Examples of “Good without God” are abundant. I wonder whether there are as many examples of “Good despite God”.

*Hugo’s 1,500-page saga is not easy to cram into a 150-page screenplay or into a single sitting. The original French concept album and consequent English musical do a surprisingly good job of covering a lot of ground. The new movie (the first cinematic presentation of the musical, although there have been ten previous big- and small-screen versions of Hugo’s story) goes through the story way too fast, but it is worth seeing and hearing. Appropriate to the medium, the story is sung by actors rather than acted by singers. It makes considerably more effective use of CGI than Peter Jackson’s The Hobbit, enhancing rather than distracting from the story. Russell Crow made the least of a great role; he really put the “avert” in Javert. Whereas Anne Hathaway, whose performances I have often found so miserable as to bring tears to my eyes, did such justice to the role of Fantine that I did in fact cry in my popcorn. (It helped that she had no dialogue.)

What was funnier than les Thénardiers was when the soldier asks those on the barricade to identify themselves and the response is, “French revolution!” to which might have been added, “I’m French! Why do you think I have this outrageous accent?” [Je m’excuse. My apologies. In the 2000 French television mini-series adaptation (with Gerard Depardieu as Valjean and John Malkovitch as Javert, yes in French), the same question is answered “Revolution Française!” Still sounds funny to me.]

**To be fair, maybe Anna Karenina looses something in translation, but even so, Les Misérables has more to offer in a bunch of ways, and far fewer skip-able bits.
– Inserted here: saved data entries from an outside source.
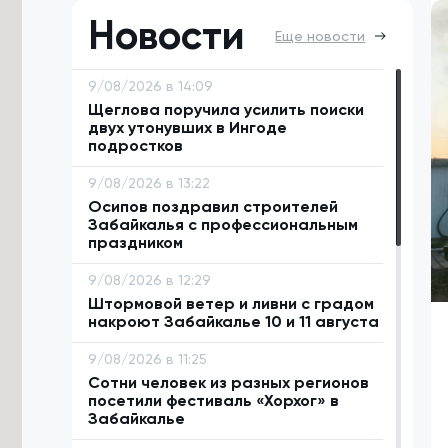
Новости
Еще новости
9/08/2026 в 14:09
Щеглова поручила усилить поиски
двух утонувших в Ингоде
подростков
9/08/2026 в 13:22
Осипов поздравил строителей
Забайкалья с профессиональным
праздником
9/08/2026 в 12:29
Штормовой ветер и ливни с градом
накроют Забайкалье 10 и 11 августа
9/08/2026 в 11:25
Сотни человек из разных регионов
посетили фестиваль «Хорхог» в
Забайкалье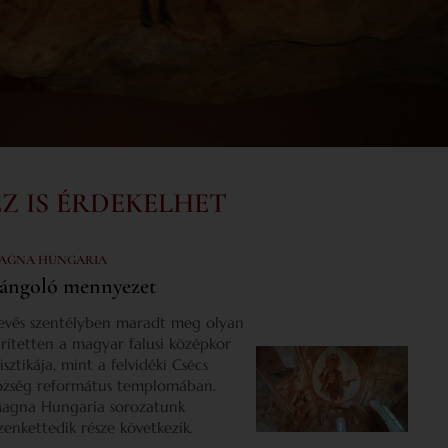
EZ IS ÉRDEKELHET
AGNA HUNGARIA
ángoló mennyezet
evés szentélyben maradt meg olyan
űrítetten a magyar falusi középkor
isztikája, mint a felvidéki Csécs
özség református templomában.
agna Hungaria sorozatunk
izenkettedik része következik.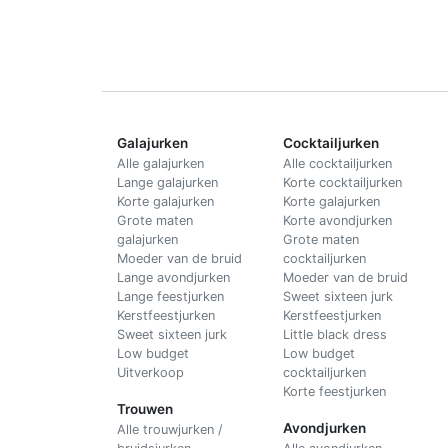
Galajurken
Cocktailjurken
Alle galajurken
Alle cocktailjurken
Lange galajurken
Korte cocktailjurken
Korte galajurken
Korte galajurken
Grote maten
Korte avondjurken
galajurken
Grote maten
Moeder van de bruid
cocktailjurken
Lange avondjurken
Moeder van de bruid
Lange feestjurken
Sweet sixteen jurk
Kerstfeestjurken
Kerstfeestjurken
Sweet sixteen jurk
Little black dress
Low budget
Low budget
Uitverkoop
cocktailjurken
Korte feestjurken
Trouwen
Avondjurken
Alle trouwjurken /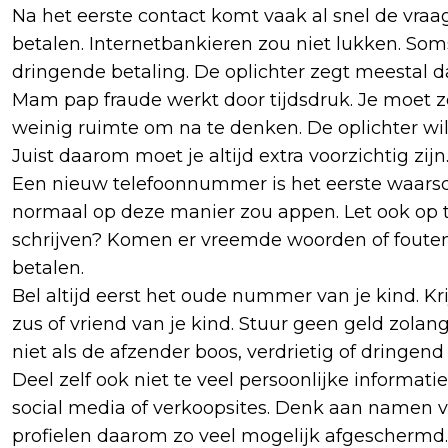
Na het eerste contact komt vaak al snel de vra
betalen. Internetbankieren zou niet lukken. Som
dringende betaling. De oplichter zegt meestal da
Mam pap fraude werkt door tijdsdruk. Je moet 
weinig ruimte om na te denken. De oplichter wil
Juist daarom moet je altijd extra voorzichtig zijn
Een nieuw telefoonnummer is het eerste waarschu
normaal op deze manier zou appen. Let ook op t
schrijven? Komen er vreemde woorden of fouten 
betalen.
Bel altijd eerst het oude nummer van je kind. Kr
zus of vriend van je kind. Stuur geen geld zolang
niet als de afzender boos, verdrietig of dringend
Deel zelf ook niet te veel persoonlijke informat
social media of verkoopsites. Denk aan namen v
profielen daarom zo veel mogelijk afgeschermd.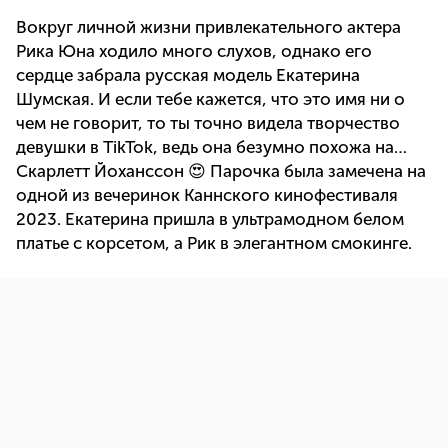
Вокруг личной жизни привлекательного актера
Рика Юна ходило много слухов, однако его
сердце забрала русская модель Екатерина
Шумская. И если тебе кажется, что это имя ни о
чем не говорит, то ты точно видела творчество
девушки в TikTok, ведь она безумно похожа на…
Скарлетт Йоханссон 😍 Парочка была замечена на
одной из вечеринок Каннского кинофестиваля
2023. Екатерина пришла в ультрамодном белом
платье с корсетом, а Рик в элегантном смокинге.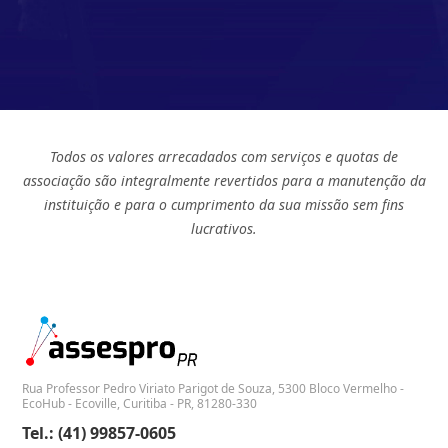
Todos os valores arrecadados com serviços e quotas de
associação são integralmente revertidos para a manutenção da
instituição e para o cumprimento da sua missão sem fins
lucrativos.
Rua Professor Pedro Viriato Parigot de Souza, 5300 Bloco Vermelho -
EcoHub - Ecoville, Curitiba - PR, 81280-330
Tel.: (41) 99857-0605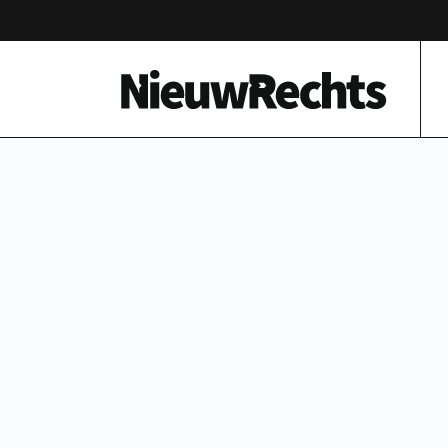
Homepage van NieuwRechts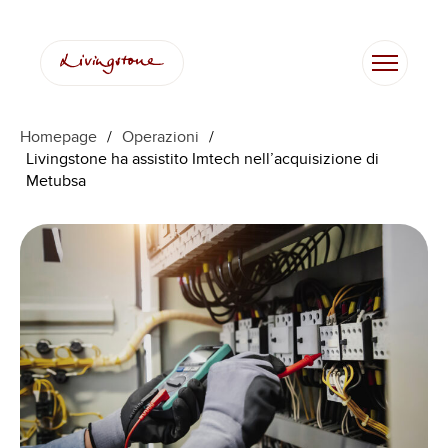
Homepage
/
Operazioni
/
Livingstone ha assistito Imtech nell’acquisizione di
Metubsa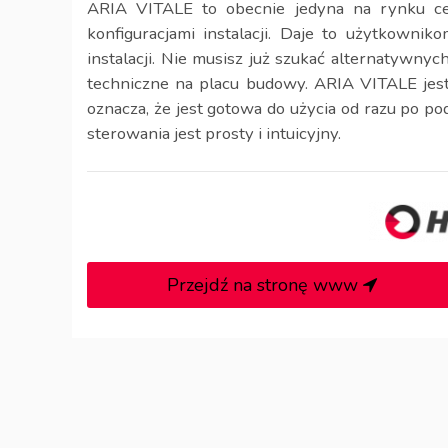
ARIA VITALE to obecnie jedyna na rynku cen
konfiguracjami instalacji. Daje to użytkowni
instalacji. Nie musisz już szukać alternatywny
techniczne na placu budowy. ARIA VITALE jest 
oznacza, że jest gotowa do użycia od razu po po
sterowania jest prosty i intuicyjny.
Przejdź na stronę www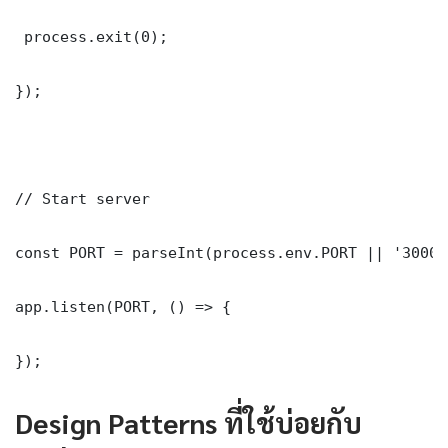
 process.exit(0);

});

// Start server

const PORT = parseInt(process.env.PORT || '3000')
app.listen(PORT, () => {

});
Design Patterns ที่ใช้บ่อยกับ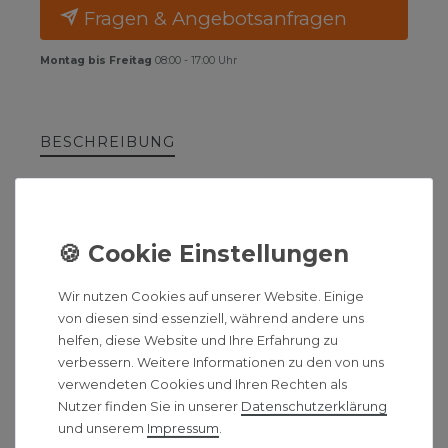
Fragen & Angebotsanfragen
Montag bis Freitag
08:00 - 17:00 Uhr
BESCHREIBUNG
HINWEIS
HERSTELLERINFORMATIONEN
Wir nutzen Cookies auf unserer Website. Einige
von diesen sind essenziell, während andere uns
Viessmann Aqua Leckage
helfen, diese Website und Ihre Erfahrung zu
Sensor
verbessern. Weitere Informationen zu den von uns
verwendeten Cookies und Ihren Rechten als
Vitoset Aqua Leckagesensor
Nutzer finden Sie in unserer
Daten­schutz­erklärung
und unserem
Impressum
.
Optionales Zubehör: In Kombination mit Vitoset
It was more of a chore to get through 350,000 words of modern-English translation of Tolstoy than 513,000 words of Hugo’s nineteenth-century French. The same is true watching film adaptations of both works (although I have hope Tom Stoppard got Anna Karenina (2012) right). Incidentally, just about equal in greatness to Les Misérables, in my estimation, is Dostoyevsky’s Brothers Karamazov, which is 345,000 words in English translation, and I don’t remember wanting to skip any of it. Size may matter, but more important is how you use it.

***Witnessing someone abuse animals or children would tend to cloud my judgmentality.